*TEXT EXCERPT*.
__________
Adult Contemporary is a chart published by Billboard ranking the top-performing songs in the United States in the adult contemporary music (AC) market.  In 2012, nine different songs topped the chart in 52 issues of the magazine, based on weekly airplay data from radio stations compiled by Nielsen Broadcast Data Systems.

On the first chart of the year, the number one position was held by Michael Bublé with "All I Want for Christmas Is You", the song's fifth consecutive week at number one.  The following week it was replaced in the top spot by British singer Adele's song "Someone like You", which had first reached number one the previous December and now returned to number one for a further four weeks.  Adele would return to the top spot in March with "Set Fire to the Rain", and was the only act to achieve more than one AC number one in 2012.  After four weeks, "Set Fire to the Rain" was displaced by "Just a Kiss" by the country music trio Lady Antebellum.  The song had reached number one on Billboards Hot Country Songs chart the previous summer, but was not serviced to adult contemporary radio until August 2011, and subsequently took 24 weeks to reach the top spot on the AC listing.
__________
*TASKS AND EXERCISES*.
[1] In the text about the 2012 Adult Contemporary chart, which act was the only one to score more than one AC number one that year?
[2] Translate this sentence from the text about the 2012 Adult Contemporary chart into Spanish: "In 2012, nine different songs topped the chart in 52 issues of the magazine, based on weekly airplay data from radio stations compiled by Nielsen Broadcast Data Systems."
[3] Carry on the text about the 2012 Adult Contemporary chart, picking up after its final sentence.

*STORED ROWS*.
__________
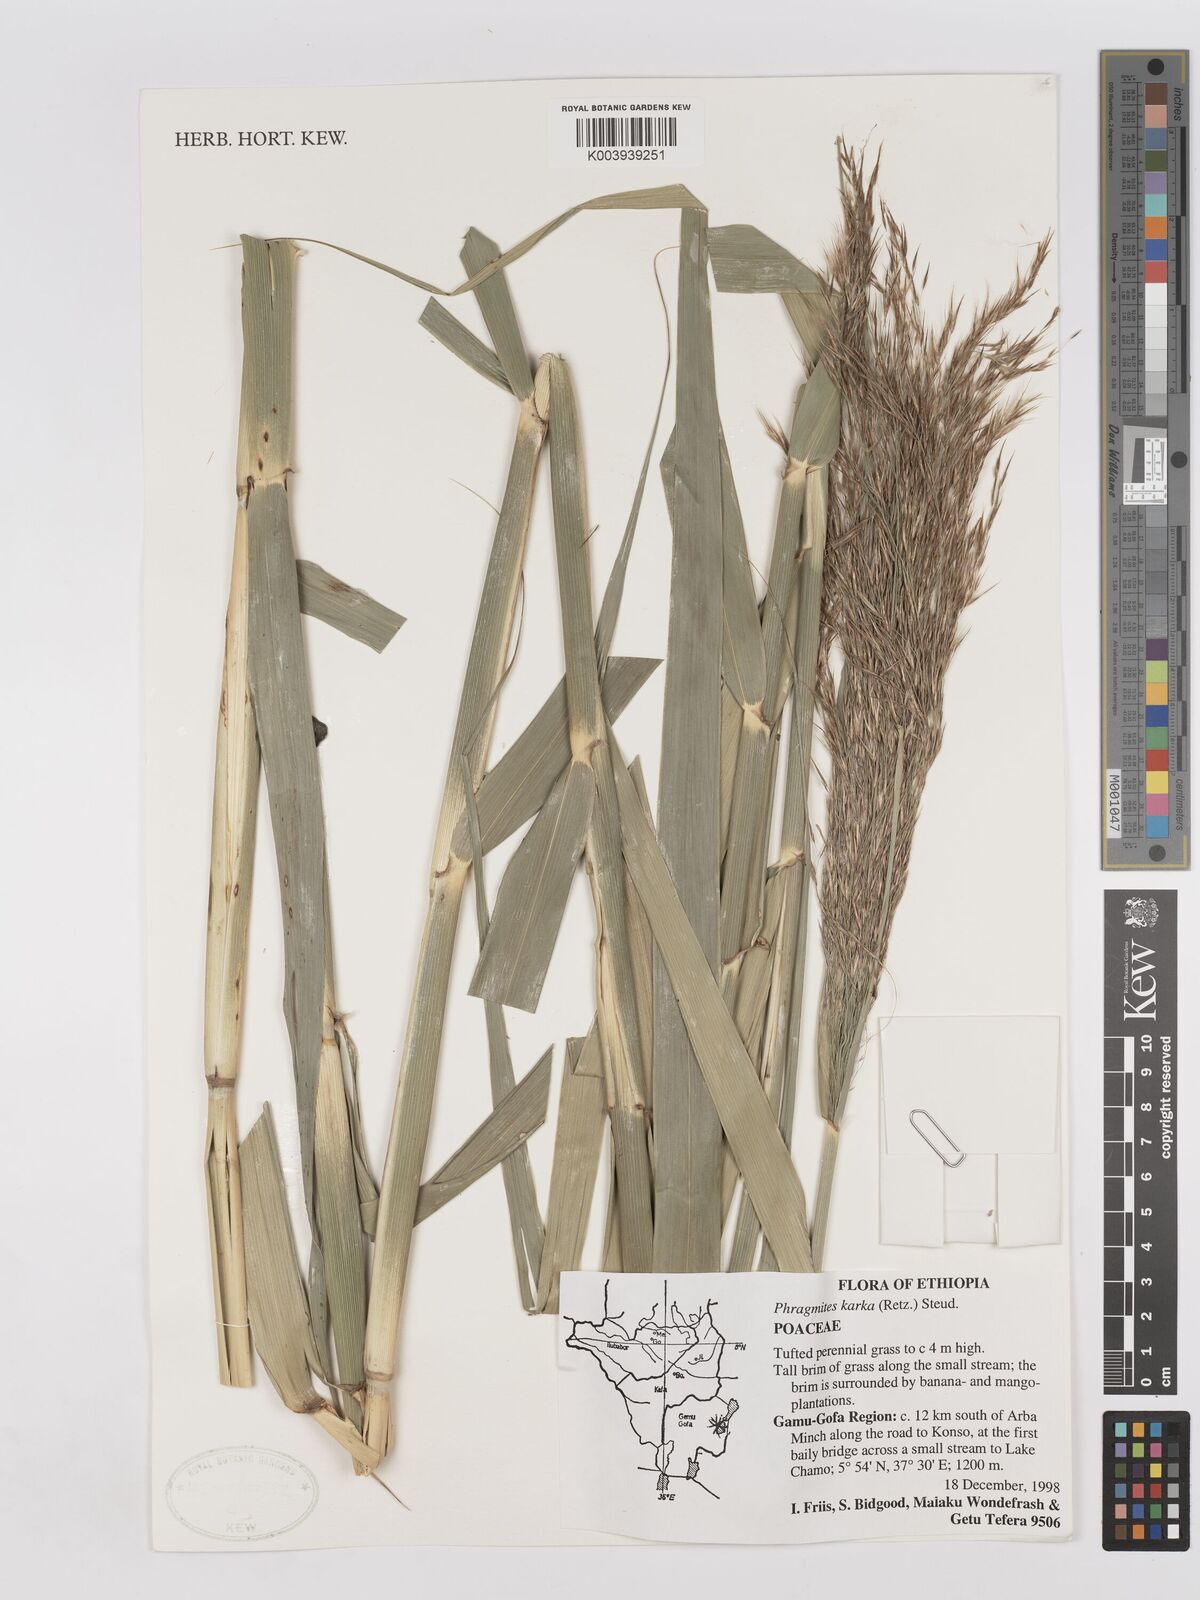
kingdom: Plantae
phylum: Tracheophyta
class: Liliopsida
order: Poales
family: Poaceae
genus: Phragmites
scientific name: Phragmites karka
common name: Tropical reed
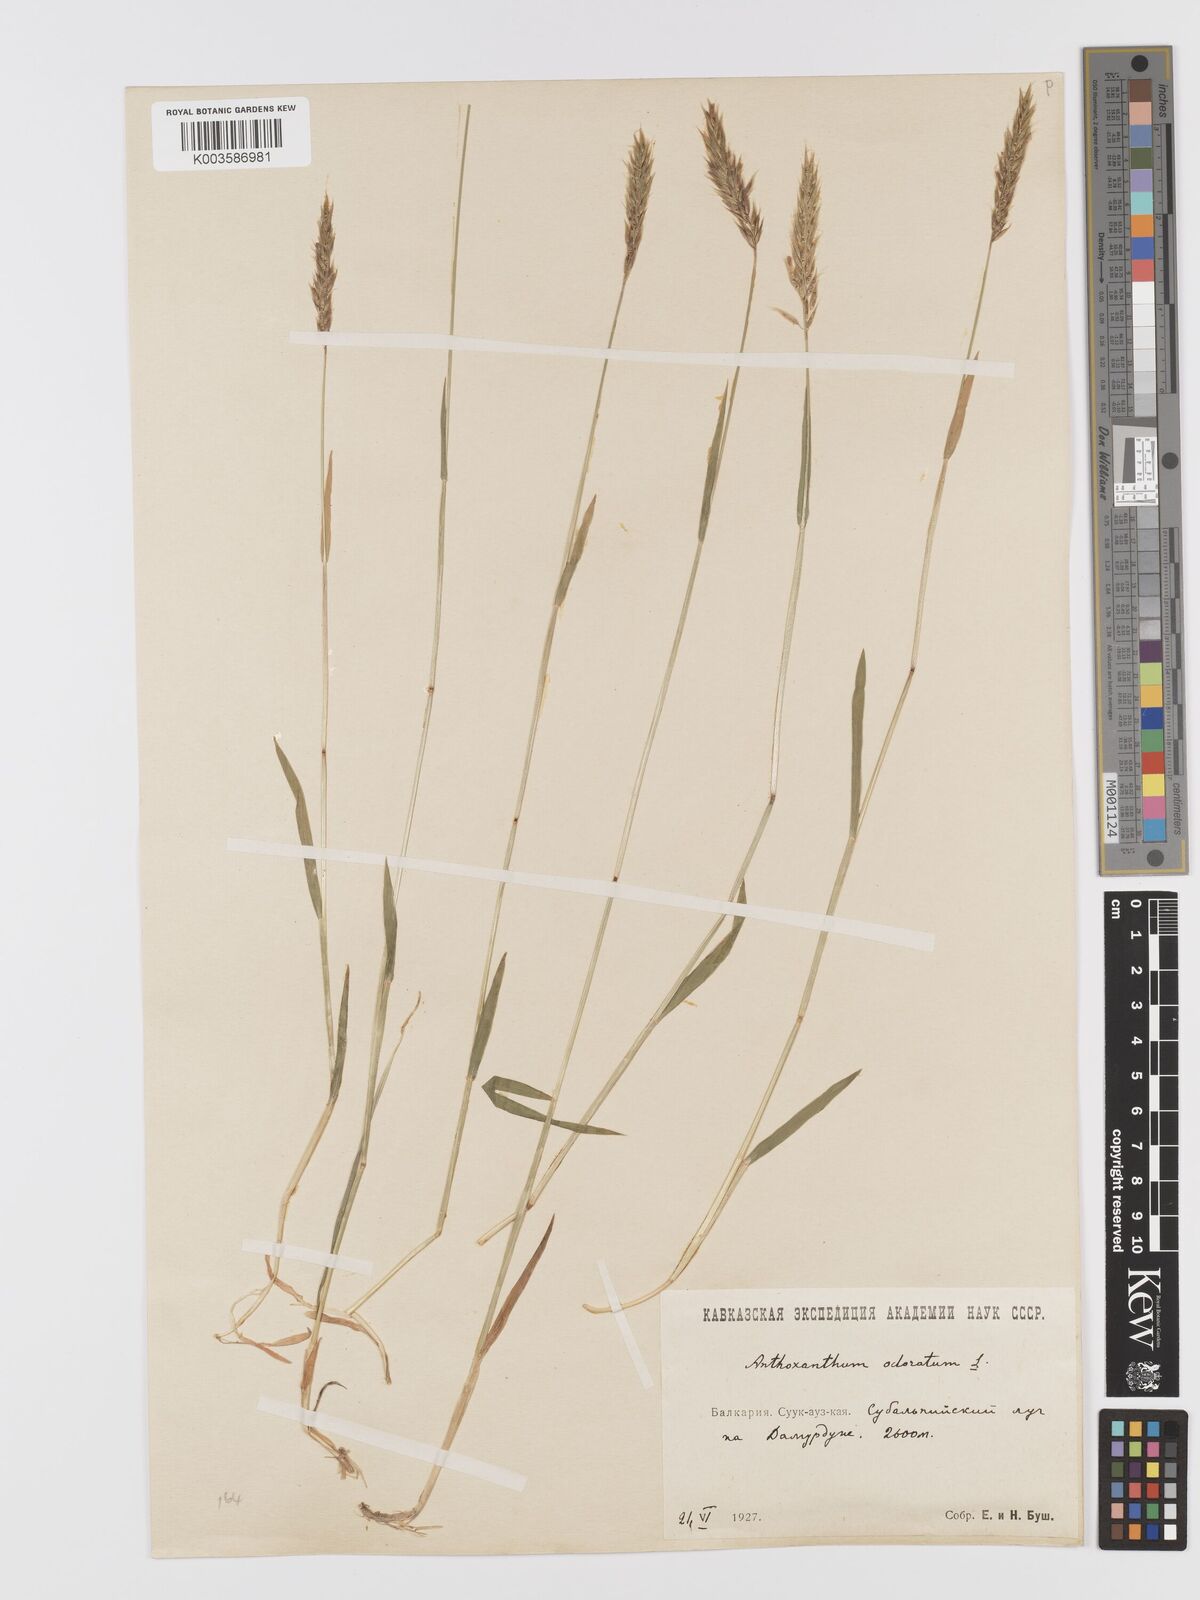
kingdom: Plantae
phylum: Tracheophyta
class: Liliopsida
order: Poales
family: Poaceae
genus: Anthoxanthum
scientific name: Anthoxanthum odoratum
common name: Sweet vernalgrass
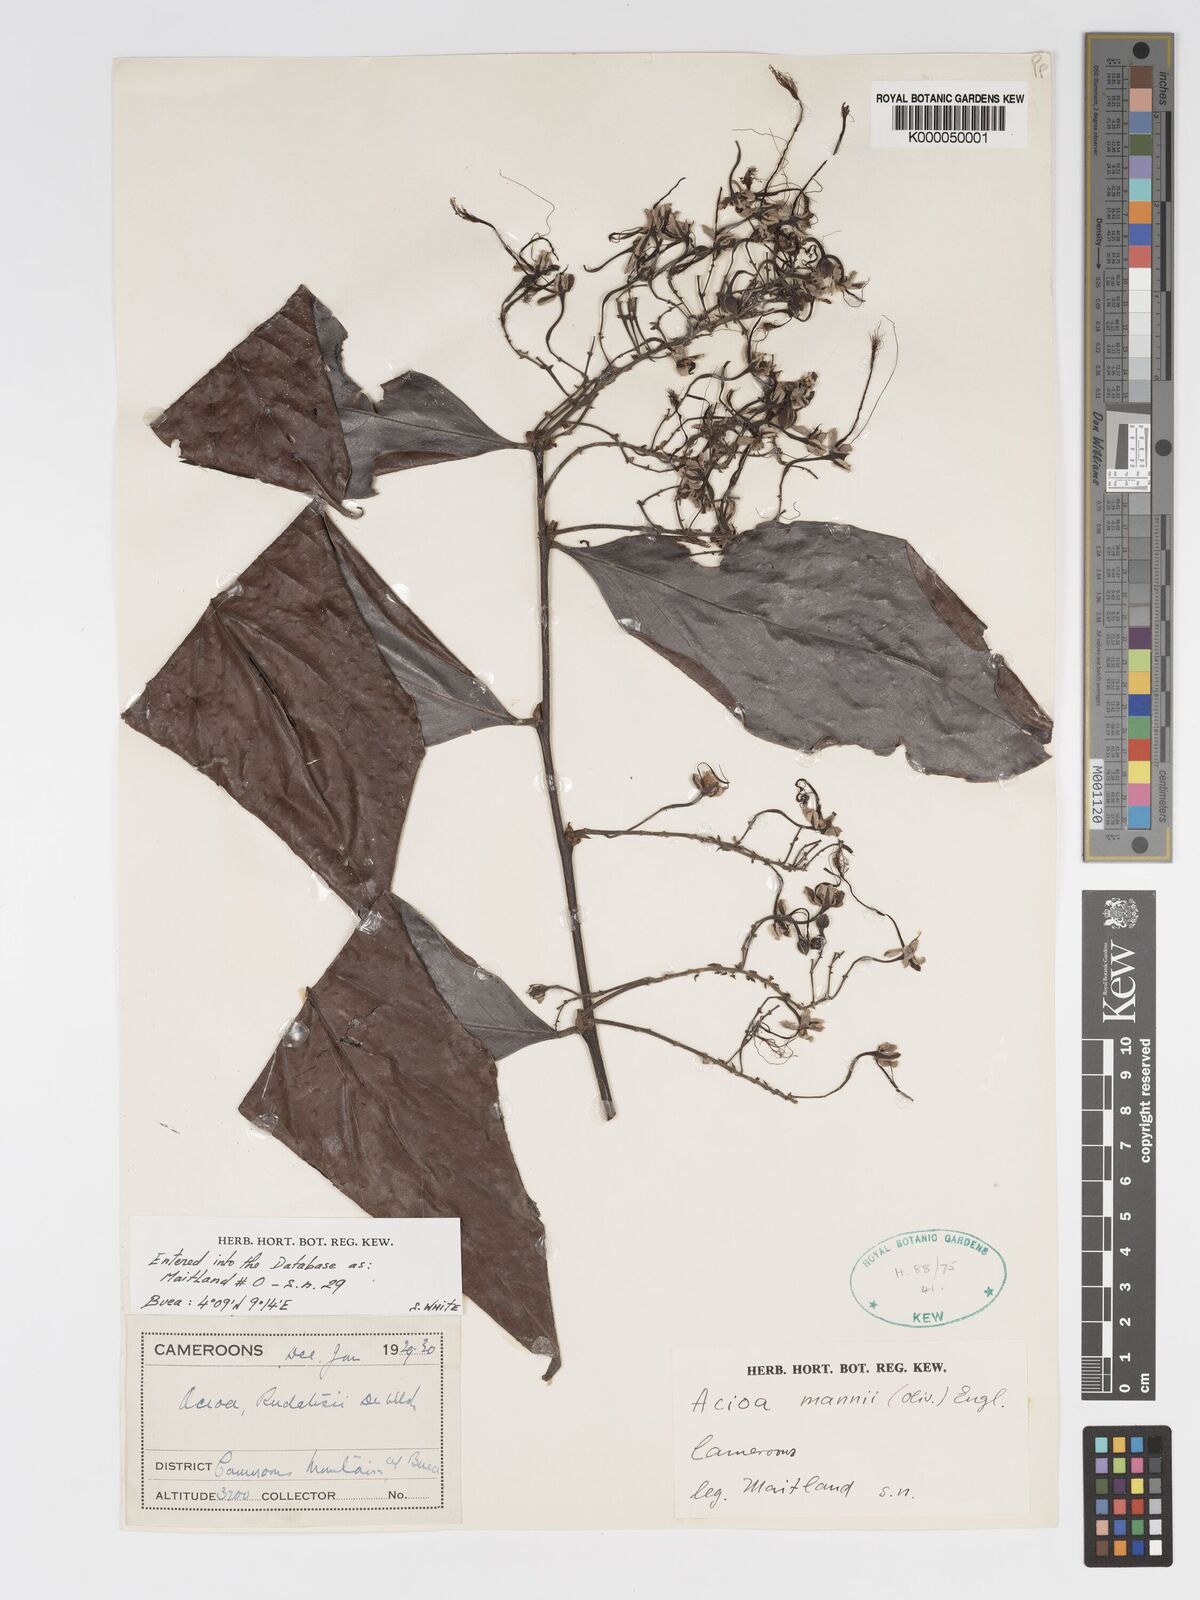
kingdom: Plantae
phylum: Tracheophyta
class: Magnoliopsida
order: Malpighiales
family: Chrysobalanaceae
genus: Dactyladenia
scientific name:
__________
*SET OF ANSWERS*.
[1] Adele was the only act with more than one AC number one in 2012.

[2] En 2012, nueve canciones diferentes encabezaron la lista en 52 números de la revista, con base en datos semanales de difusión de estaciones de radio recopilados por Nielsen Broadcast Data Systems.

[3]
The longest unbroken run at number one on the Adult Contemporary listing during 2012 was 16 weeks, achieved by "Somebody That I Used to Know" by Belgian-Australian singer-songwriter Gotye and New Zealand singer Kimbra, which reached the top of the chart in August.  Although both acts had experienced success in their native countries, the song was the international breakthrough for both.  In the United States it was successful across multiple genres, topping a number of Billboard charts, including Alternative Songs and Dance/Mix Show Airplay, as well as reaching number one on the magazine's all-genre chart, the Hot 100.  It was replaced at number one on the AC chart in the issue of the magazine dated December 8 by veteran British singer Rod Stewart's recording of the 1945 song "Let It Snow! Let It Snow! Let It Snow!", which went on to be the year's final chart-topper, holding the top spot for the final four weeks of 2012.  Stewart's song continued a trend of Christmas-themed songs topping the AC chart at the end of the year, reflecting the fact that adult contemporary radio stations usually switch to playing exclusively festive songs in December.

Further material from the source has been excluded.